Retype the data from the line with "演员也不把这些抽象的环节（诸" up to and including the line with "在伦理意义的角度来说，【本质", keeping every character the same.

## Data to use
· · · · · · ·
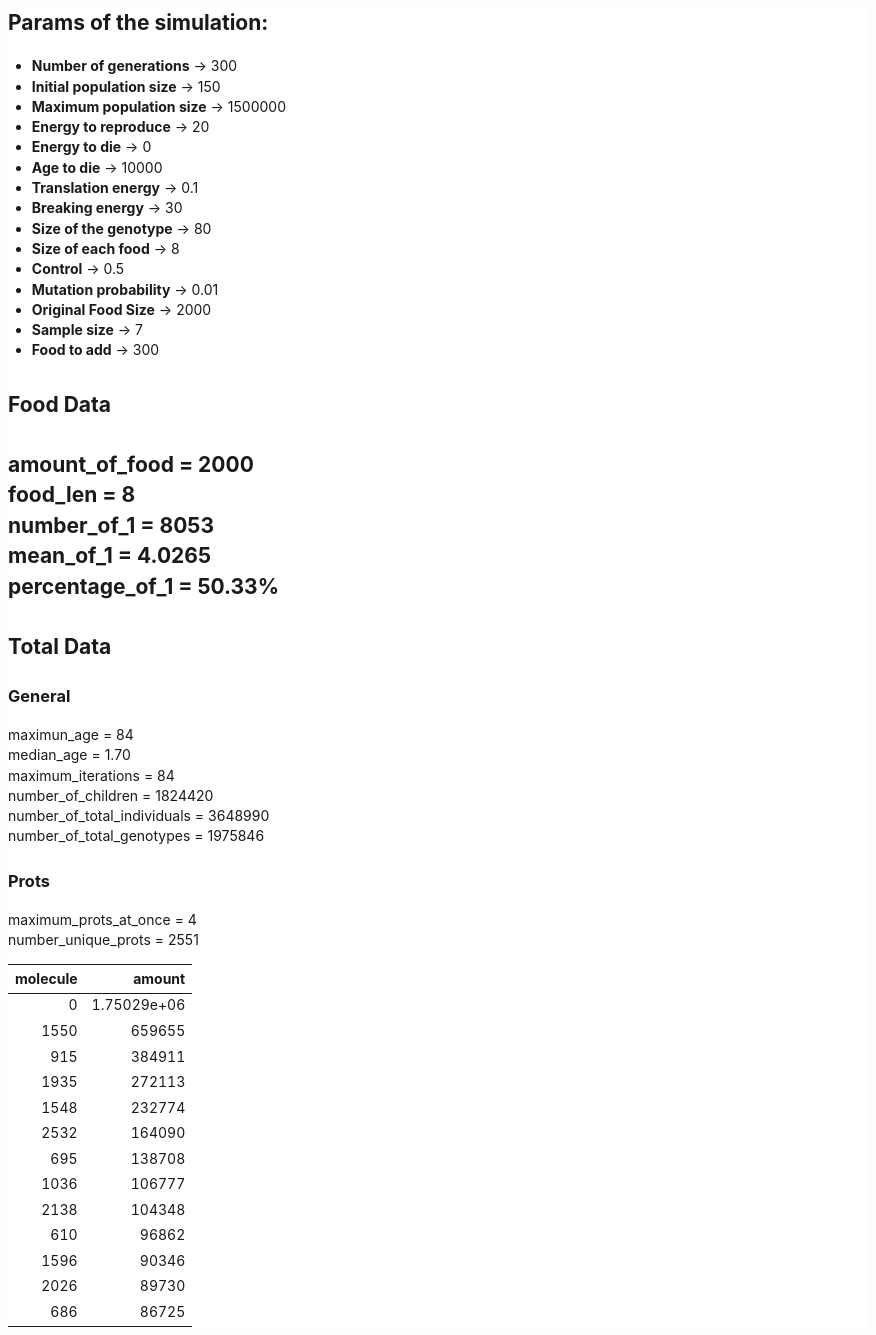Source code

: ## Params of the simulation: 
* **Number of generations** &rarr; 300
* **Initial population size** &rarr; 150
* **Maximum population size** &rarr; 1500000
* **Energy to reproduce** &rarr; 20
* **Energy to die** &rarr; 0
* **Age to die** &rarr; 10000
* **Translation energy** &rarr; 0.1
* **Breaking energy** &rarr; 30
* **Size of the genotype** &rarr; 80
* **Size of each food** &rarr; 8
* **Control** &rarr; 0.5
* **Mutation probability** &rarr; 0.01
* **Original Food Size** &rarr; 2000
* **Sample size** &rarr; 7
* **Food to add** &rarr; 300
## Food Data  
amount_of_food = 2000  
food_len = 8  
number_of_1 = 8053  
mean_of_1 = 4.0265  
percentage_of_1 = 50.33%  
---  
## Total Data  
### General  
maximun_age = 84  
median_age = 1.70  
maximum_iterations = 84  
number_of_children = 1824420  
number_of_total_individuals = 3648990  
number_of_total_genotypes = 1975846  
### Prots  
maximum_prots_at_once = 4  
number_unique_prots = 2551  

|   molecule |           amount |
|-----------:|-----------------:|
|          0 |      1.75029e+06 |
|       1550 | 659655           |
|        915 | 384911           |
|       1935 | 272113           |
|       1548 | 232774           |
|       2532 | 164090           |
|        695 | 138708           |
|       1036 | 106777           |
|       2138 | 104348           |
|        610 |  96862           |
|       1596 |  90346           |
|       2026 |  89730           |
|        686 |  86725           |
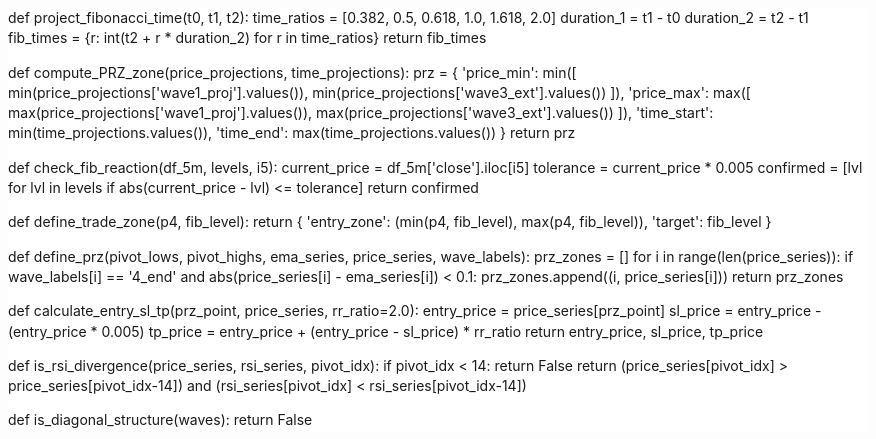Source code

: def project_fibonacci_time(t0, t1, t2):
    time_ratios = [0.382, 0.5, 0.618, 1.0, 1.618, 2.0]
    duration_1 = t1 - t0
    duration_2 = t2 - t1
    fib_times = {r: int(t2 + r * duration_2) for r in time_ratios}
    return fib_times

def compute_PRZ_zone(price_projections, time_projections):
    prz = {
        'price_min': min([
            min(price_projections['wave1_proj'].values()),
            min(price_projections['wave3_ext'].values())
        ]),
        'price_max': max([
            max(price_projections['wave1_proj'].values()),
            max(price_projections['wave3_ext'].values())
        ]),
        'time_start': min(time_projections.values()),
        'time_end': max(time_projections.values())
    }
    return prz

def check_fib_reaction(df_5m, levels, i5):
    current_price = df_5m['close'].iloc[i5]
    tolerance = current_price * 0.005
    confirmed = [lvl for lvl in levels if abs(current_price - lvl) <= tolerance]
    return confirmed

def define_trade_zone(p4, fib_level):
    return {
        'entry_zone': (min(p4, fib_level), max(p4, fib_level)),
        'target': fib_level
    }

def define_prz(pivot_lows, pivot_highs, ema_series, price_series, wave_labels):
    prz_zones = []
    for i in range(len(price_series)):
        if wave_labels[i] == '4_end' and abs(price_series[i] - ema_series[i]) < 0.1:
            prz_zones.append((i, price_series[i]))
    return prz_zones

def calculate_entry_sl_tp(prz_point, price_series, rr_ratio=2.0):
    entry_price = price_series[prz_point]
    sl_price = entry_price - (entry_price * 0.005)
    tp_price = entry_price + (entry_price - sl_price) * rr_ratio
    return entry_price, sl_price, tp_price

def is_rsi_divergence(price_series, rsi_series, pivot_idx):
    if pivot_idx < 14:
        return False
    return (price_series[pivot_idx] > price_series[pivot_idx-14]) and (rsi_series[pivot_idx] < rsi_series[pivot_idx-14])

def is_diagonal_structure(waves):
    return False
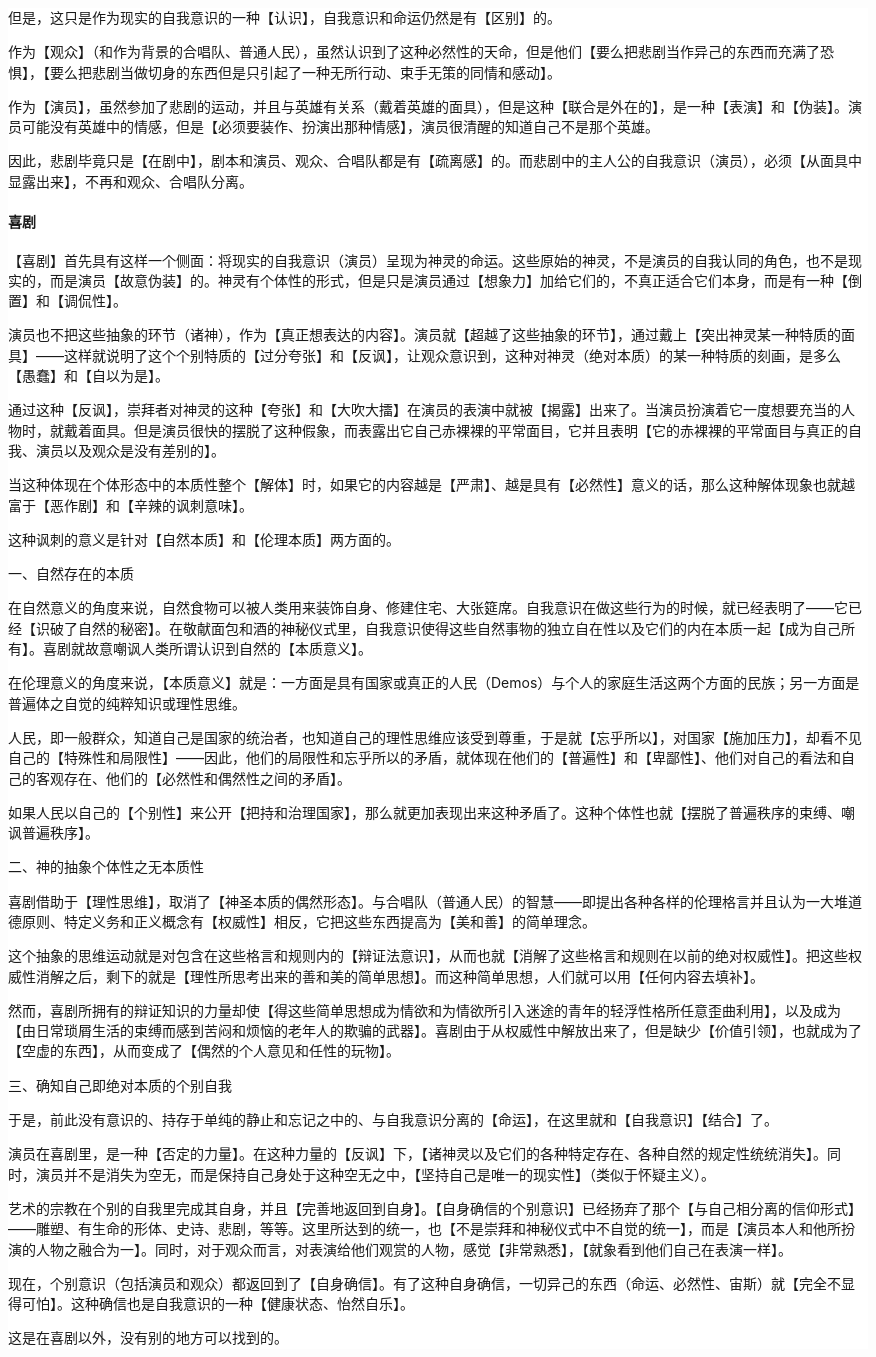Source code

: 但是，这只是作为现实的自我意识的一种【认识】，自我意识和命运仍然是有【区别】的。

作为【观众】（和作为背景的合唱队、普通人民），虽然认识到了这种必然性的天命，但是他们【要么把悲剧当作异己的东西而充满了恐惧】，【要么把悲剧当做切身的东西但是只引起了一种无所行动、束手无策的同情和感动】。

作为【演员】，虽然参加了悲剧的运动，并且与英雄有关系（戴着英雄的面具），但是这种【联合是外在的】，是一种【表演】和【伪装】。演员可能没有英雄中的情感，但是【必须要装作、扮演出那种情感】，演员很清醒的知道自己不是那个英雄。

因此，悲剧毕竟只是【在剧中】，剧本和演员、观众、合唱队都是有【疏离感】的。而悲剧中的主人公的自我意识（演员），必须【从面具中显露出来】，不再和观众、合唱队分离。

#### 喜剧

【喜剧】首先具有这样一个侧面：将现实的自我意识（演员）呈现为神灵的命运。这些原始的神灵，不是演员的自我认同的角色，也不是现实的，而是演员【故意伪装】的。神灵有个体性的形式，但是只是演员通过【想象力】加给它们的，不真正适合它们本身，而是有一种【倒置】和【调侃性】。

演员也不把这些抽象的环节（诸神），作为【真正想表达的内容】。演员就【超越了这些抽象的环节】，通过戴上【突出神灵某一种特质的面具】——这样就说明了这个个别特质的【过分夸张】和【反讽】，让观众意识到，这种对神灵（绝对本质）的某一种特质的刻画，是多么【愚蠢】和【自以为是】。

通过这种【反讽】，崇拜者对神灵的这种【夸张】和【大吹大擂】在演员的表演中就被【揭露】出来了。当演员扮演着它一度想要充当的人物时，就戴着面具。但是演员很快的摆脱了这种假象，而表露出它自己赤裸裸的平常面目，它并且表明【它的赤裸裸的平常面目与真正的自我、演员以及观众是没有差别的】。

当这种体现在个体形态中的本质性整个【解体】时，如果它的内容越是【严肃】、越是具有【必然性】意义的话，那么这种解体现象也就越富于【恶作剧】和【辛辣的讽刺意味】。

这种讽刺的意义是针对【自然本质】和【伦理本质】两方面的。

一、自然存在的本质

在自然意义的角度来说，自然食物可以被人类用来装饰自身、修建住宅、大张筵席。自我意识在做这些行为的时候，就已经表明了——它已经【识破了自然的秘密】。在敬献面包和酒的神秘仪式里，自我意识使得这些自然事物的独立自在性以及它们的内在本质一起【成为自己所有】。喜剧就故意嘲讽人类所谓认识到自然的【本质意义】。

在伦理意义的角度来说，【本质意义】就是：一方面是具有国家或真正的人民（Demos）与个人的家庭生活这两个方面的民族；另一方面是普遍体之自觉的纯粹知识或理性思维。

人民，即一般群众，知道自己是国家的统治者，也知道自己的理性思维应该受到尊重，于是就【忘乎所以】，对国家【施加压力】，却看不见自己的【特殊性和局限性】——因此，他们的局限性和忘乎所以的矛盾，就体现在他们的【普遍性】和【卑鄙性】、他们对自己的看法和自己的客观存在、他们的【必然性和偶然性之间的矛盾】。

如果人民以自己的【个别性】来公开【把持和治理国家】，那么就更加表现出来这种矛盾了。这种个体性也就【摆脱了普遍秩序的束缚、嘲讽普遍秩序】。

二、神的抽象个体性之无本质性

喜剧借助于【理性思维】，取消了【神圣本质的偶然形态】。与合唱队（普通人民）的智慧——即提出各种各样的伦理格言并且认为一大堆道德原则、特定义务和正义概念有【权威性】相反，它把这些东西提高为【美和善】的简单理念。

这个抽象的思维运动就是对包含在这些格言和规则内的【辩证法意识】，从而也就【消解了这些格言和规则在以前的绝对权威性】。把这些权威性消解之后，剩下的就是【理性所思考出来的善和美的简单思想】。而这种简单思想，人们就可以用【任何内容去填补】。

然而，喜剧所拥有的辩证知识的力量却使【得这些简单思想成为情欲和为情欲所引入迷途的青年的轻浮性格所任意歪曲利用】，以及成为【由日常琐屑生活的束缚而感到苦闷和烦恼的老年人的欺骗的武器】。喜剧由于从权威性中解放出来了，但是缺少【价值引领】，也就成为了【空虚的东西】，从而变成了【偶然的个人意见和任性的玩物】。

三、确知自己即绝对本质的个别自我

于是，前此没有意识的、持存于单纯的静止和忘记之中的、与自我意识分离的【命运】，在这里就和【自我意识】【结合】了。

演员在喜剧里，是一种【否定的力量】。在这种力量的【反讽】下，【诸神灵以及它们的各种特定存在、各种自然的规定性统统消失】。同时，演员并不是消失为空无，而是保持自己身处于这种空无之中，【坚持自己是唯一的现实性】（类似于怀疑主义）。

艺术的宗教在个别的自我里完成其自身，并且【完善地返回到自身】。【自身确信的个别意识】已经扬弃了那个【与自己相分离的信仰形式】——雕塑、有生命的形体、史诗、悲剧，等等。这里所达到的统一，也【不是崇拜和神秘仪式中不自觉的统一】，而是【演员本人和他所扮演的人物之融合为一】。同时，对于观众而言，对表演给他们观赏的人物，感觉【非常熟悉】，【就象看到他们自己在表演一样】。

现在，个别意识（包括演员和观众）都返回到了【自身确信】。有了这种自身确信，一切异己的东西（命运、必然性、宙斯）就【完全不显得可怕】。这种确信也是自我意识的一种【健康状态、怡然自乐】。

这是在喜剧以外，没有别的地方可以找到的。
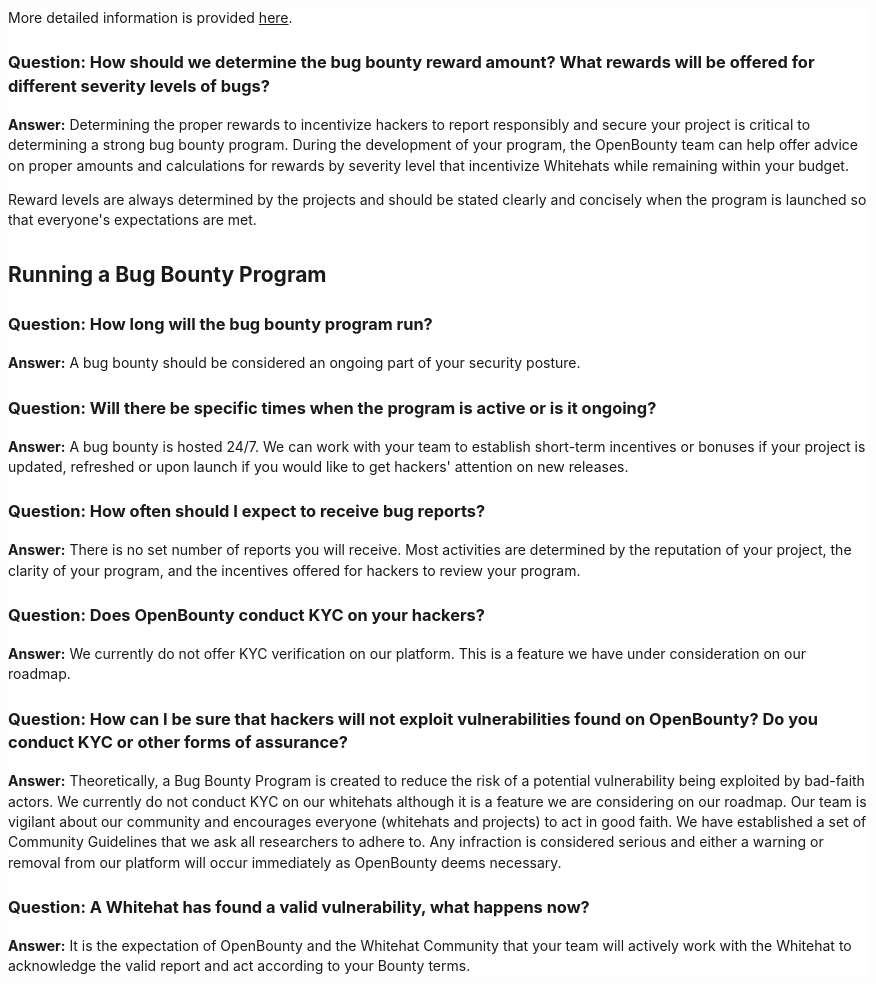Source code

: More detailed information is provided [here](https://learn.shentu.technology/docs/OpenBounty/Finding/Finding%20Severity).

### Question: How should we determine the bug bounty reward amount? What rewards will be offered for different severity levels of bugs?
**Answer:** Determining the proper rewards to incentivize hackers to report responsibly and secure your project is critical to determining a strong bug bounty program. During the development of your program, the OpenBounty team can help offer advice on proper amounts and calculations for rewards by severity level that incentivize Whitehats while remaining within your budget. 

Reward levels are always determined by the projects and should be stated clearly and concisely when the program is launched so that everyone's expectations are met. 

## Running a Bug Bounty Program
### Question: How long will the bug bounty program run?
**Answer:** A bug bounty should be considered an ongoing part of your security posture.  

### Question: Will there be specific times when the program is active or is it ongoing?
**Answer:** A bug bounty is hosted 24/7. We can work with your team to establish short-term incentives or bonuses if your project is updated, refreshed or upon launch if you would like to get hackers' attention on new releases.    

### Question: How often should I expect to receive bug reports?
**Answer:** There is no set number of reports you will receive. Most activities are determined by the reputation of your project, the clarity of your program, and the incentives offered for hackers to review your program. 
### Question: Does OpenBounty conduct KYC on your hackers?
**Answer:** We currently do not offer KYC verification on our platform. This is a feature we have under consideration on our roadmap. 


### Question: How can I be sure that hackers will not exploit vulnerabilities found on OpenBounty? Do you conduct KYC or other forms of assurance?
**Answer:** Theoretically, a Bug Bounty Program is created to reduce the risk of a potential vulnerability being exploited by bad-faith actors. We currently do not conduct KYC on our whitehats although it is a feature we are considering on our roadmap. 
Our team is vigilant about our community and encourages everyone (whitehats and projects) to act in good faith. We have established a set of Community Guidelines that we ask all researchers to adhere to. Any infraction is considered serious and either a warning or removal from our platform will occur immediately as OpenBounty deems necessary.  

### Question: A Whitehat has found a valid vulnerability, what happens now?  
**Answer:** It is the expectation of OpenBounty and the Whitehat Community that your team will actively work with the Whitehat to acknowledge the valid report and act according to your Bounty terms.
· · · · · · ·
## Written solution
演员也不把这些抽象的环节（诸神），作为【真正想表达的内容】。演员就【超越了这些抽象的环节】，通过戴上【突出神灵某一种特质的面具】——这样就说明了这个个别特质的【过分夸张】和【反讽】，让观众意识到，这种对神灵（绝对本质）的某一种特质的刻画，是多么【愚蠢】和【自以为是】。

通过这种【反讽】，崇拜者对神灵的这种【夸张】和【大吹大擂】在演员的表演中就被【揭露】出来了。当演员扮演着它一度想要充当的人物时，就戴着面具。但是演员很快的摆脱了这种假象，而表露出它自己赤裸裸的平常面目，它并且表明【它的赤裸裸的平常面目与真正的自我、演员以及观众是没有差别的】。

当这种体现在个体形态中的本质性整个【解体】时，如果它的内容越是【严肃】、越是具有【必然性】意义的话，那么这种解体现象也就越富于【恶作剧】和【辛辣的讽刺意味】。

这种讽刺的意义是针对【自然本质】和【伦理本质】两方面的。

一、自然存在的本质

在自然意义的角度来说，自然食物可以被人类用来装饰自身、修建住宅、大张筵席。自我意识在做这些行为的时候，就已经表明了——它已经【识破了自然的秘密】。在敬献面包和酒的神秘仪式里，自我意识使得这些自然事物的独立自在性以及它们的内在本质一起【成为自己所有】。喜剧就故意嘲讽人类所谓认识到自然的【本质意义】。

在伦理意义的角度来说，【本质意义】就是：一方面是具有国家或真正的人民（Demos）与个人的家庭生活这两个方面的民族；另一方面是普遍体之自觉的纯粹知识或理性思维。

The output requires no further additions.